Like his father before him, Eric McLuhan had to deal with the tsunami of “information” generated in what has become a seven-billion-channel media universe. He wasn’t good at it, and no one can be. Most of these channels are wasting our time.
As a recipient of his emails, I noticed that the items he chose to flag from the Internet were hardly ever edgy. He would spot a good joke, or some revealing, unintended wordplay, that was almost shockingly harmless. He would zero in upon some obscure research, on a topic of interest to almost no one else. Only occasionally would he observe, in passing, that our world is going to Hell, and then he would find a light way to express it.
He was Marshall McLuhan’s collaborator and heir, in what might be called the family business of “Understanding Media.” His own son Andrew, who was with him when he died in Bogota, Colombia last week – after a very successful lecture – must pick up the torch.
Andrew, incidentally, eschews email. He prefers to send and receive handwritten letters, in envelopes with stamps.
It has been a very Catholic family. I first met Eric (seventy-six at death) as a young colleague of my father’s, in what both considered a dubious Canadian educational institution. He was already a fount of exhilarating “facts and arguments,” at the age of more like thirty.
On hearing that we had lost him, I searched the Internet of course, discovering old recordings of his father’s lectures and interviews that I had not heard before. Closing my eyes, I could imagine it was Eric speaking, transferred from the present to the exotic lecture halls and broadcasting studios of the 1960s. Opening them I glimpsed once more a world I had partially forgotten, full of earnest young students paying riveted attention and asking polite, thoughtful questions.
The last time I spoke with Eric, I found him still in that world. He was on fire from his readings into medieval accounts of sensory experience. The “moderns” are boxed in to five material senses, but the medievals had lost count at about twenty-seven. I wanted to know more.
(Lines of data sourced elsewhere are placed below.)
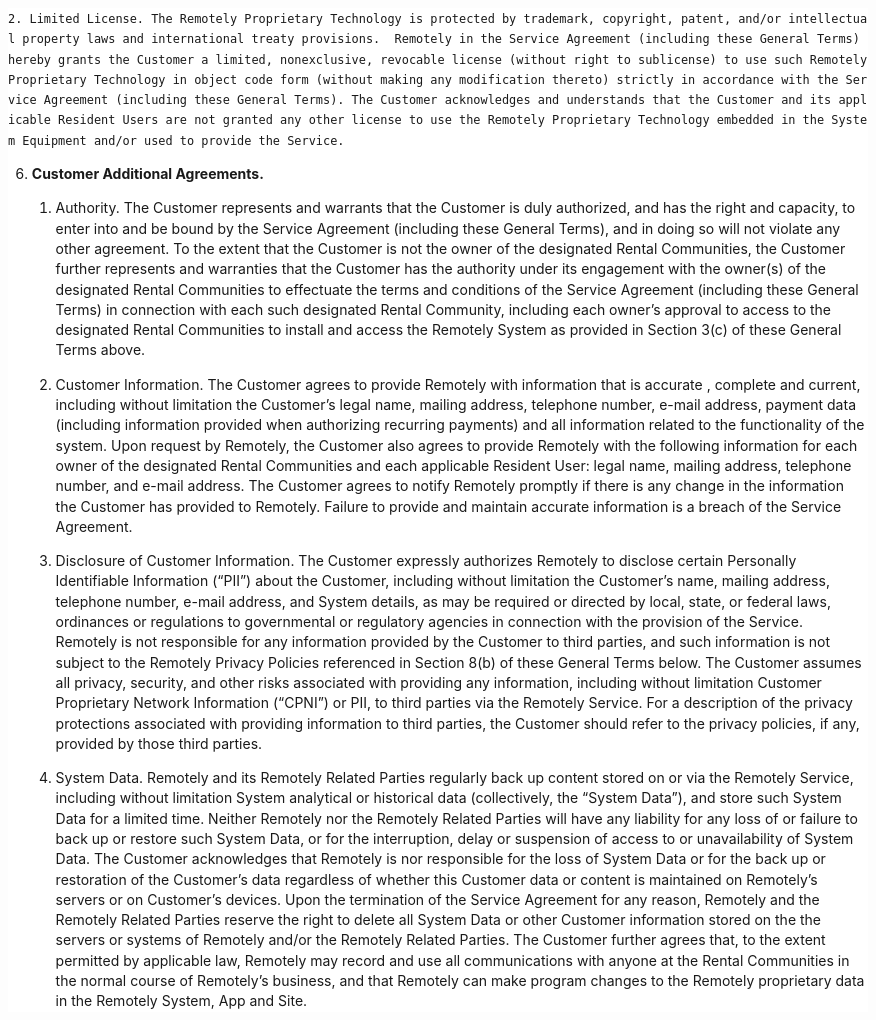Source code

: 
	2. Limited License. The Remotely Proprietary Technology is protected by trademark, copyright, patent, and/or intellectual property laws and international treaty provisions.  Remotely in the Service Agreement (including these General Terms) hereby grants the Customer a limited, nonexclusive, revocable license (without right to sublicense) to use such Remotely Proprietary Technology in object code form (without making any modification thereto) strictly in accordance with the Service Agreement (including these General Terms). The Customer acknowledges and understands that the Customer and its applicable Resident Users are not granted any other license to use the Remotely Proprietary Technology embedded in the System Equipment and/or used to provide the Service. 

6. **Customer Additional Agreements.**

	1. Authority. The Customer represents and warrants that the Customer is duly authorized, and has the right and capacity, to enter into and be bound by the Service Agreement (including these General Terms), and in doing so will not violate any other agreement. To the extent that the Customer is not the owner of the designated Rental Communities, the Customer further represents and warranties that the Customer has the authority under its engagement with the owner(s) of the designated Rental Communities to effectuate the terms and conditions of the Service Agreement (including these General Terms) in connection with each such designated Rental Community, including each owner’s approval to access to the designated Rental Communities to install and access the Remotely System as provided in Section 3(c) of these General Terms above.   

	2. Customer Information. The Customer agrees to provide Remotely with information that is accurate , complete and current, including without limitation the Customer’s legal name, mailing address, telephone number, e-mail address, payment data (including information provided when authorizing recurring payments) and all information related to the functionality of the system. Upon request by Remotely, the Customer also agrees to provide Remotely with the following information for each owner of the designated Rental Communities and each applicable Resident User: legal name, mailing address, telephone number, and e-mail address. The Customer agrees to notify Remotely promptly if there is any change in the information the Customer has provided to Remotely. Failure to provide and maintain accurate information is a breach of the Service Agreement. 

	3. Disclosure of Customer Information. The Customer expressly authorizes Remotely to disclose certain Personally Identifiable Information (“PII”) about the Customer, including without limitation the Customer’s name, mailing address, telephone number, e-mail address, and System details, as may be required or directed by local, state, or federal laws, ordinances or regulations to governmental or regulatory agencies in connection with the provision of the Service. Remotely is not responsible for any information provided by the Customer to third parties, and such information is not subject to the Remotely Privacy Policies referenced in Section 8(b) of these General Terms below. The Customer assumes all privacy, security, and other risks associated with providing any information, including without limitation Customer Proprietary Network Information (“CPNI”) or PII, to third parties via the Remotely Service. For a description of the privacy protections associated with providing information to third parties, the Customer should refer to the privacy policies, if any, provided by those third parties.

	4. System Data. Remotely and its Remotely Related Parties regularly back up content stored on or via the Remotely Service, including without limitation System analytical or historical data (collectively, the “System Data”), and store such System Data for a limited time. Neither Remotely nor the Remotely Related Parties will have any liability for any loss of or failure to back up or restore such System Data, or for the interruption, delay or suspension of access to or unavailability of System Data. The Customer acknowledges that Remotely is nor responsible for the loss of System Data or for the back up or restoration of the Customer’s data regardless of whether this Customer data or content is maintained on Remotely’s servers or on Customer’s devices. Upon the termination of the Service Agreement for any reason, Remotely and the Remotely Related Parties reserve the right to delete all System Data or other Customer information stored on the the servers or systems of Remotely and/or the Remotely Related Parties. The Customer further agrees that, to the extent permitted by applicable law, Remotely may record and use all communications with anyone at the Rental Communities in the normal course of Remotely’s business, and that Remotely can make program changes to the Remotely proprietary data in the Remotely System, App and Site.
A death may be not only sad, but frustrating – so much valuable learning and experience lost to the world. Who will take it up? Who will put all the remains in order as Eric had long been doing with his father’s massive personal library and notes (since passed along to Toronto’s Fisher Library)?
Which had filled a barn at Eric’s rural home; things like four copies of Finnegans Wake, all of them crawling with marginalia.
For the McLuhans, père et fils, belonged to a species now almost extinct. They were what I call “tweedjackets.” All their work on the nature of communications media began as the research of an eccentric literature professor, from Winnipeg of all frigid places. To the end, Eric was a tweedjacket, too, still teaching the “great books,” when he could, to students less and less willing to read them.
He, like his father, was a beautifully backward person. They were on an essentially scientific mission, and in that sense dispassionate; “the laws of media” were being studied in the spirit of early physics. “Criticism” of these laws was therefore out of place. The question was instead, “What are they?”
McLuhan Senior was sometimes condemned for his chastity, in this regard. Interviewers would gravely ask what he thought of our bravely new “electric” environment. (This was before it became the “electronic.”) And McLuhan Junior would, like his father, often wink the question away.
Yet if it was asked with any precision, an answer would be forthcoming. They were horrified.
“The global village is a little town where everybody is maliciously engaged in poking his nose into everybody else’s business. You don’t necessarily have harmony.”
From such analytical remarks, one might already suspect a negative attitude towards it, yet to this day as Eric often noticed the most apocalyptic developments could still be taken as more glib evidence of “progress,” and the person who predicted them still be taken as “a prophet.”
Eric’s misfortune, as he continued that research, was to live into a generation upon which “Menippean satire” (which is of situations, not persons) had lost its tenuous hold. The reality had outpaced the joke, now replaced by cynical irony. Only in retrospect can we see that Marshall’s mid-Sixties description of how the Internet would work – once the computers had made it possible – were perfectly tame, straightforward, and accurate. The update can only be, “you ain’t seen nothin’ yet.”
Like father, like son – both, incidentally, highly traditional old-Mass Catholics, whose first resort was to their Latin missals.
“I am resolutely opposed to all innovation, all change,” said Marshall more than half a century ago, in a television interview with the (still living!) Canadian cultural journalist, Robert Fulford.
“But I am determined to understand what’s happening, because I don’t choose to sit and let the juggernaut roll over me. Now many people seem to think that if you talk about something recent you’re in favor of it. The exact opposite is true in my case. Anything I talk about is almost certain to be something I’m resolutely against, and it seems to me the best way to oppose it is to understand it, and then you know where to turn off the button.”
Consider, in passing, the use of the “rearview mirror.” As Eric would explain, it does not show things moving backwards. It shows things moving forward. It orients us not to where we were, but to where we are. Only men with the ability to “read” it can have an idea of what might hit them. For the rest, there is the dead-fish stasis, of unreflective movement in the traffic stream.
The medium is the message, and the message of the Internet is, paradoxically, this intellectual stasis.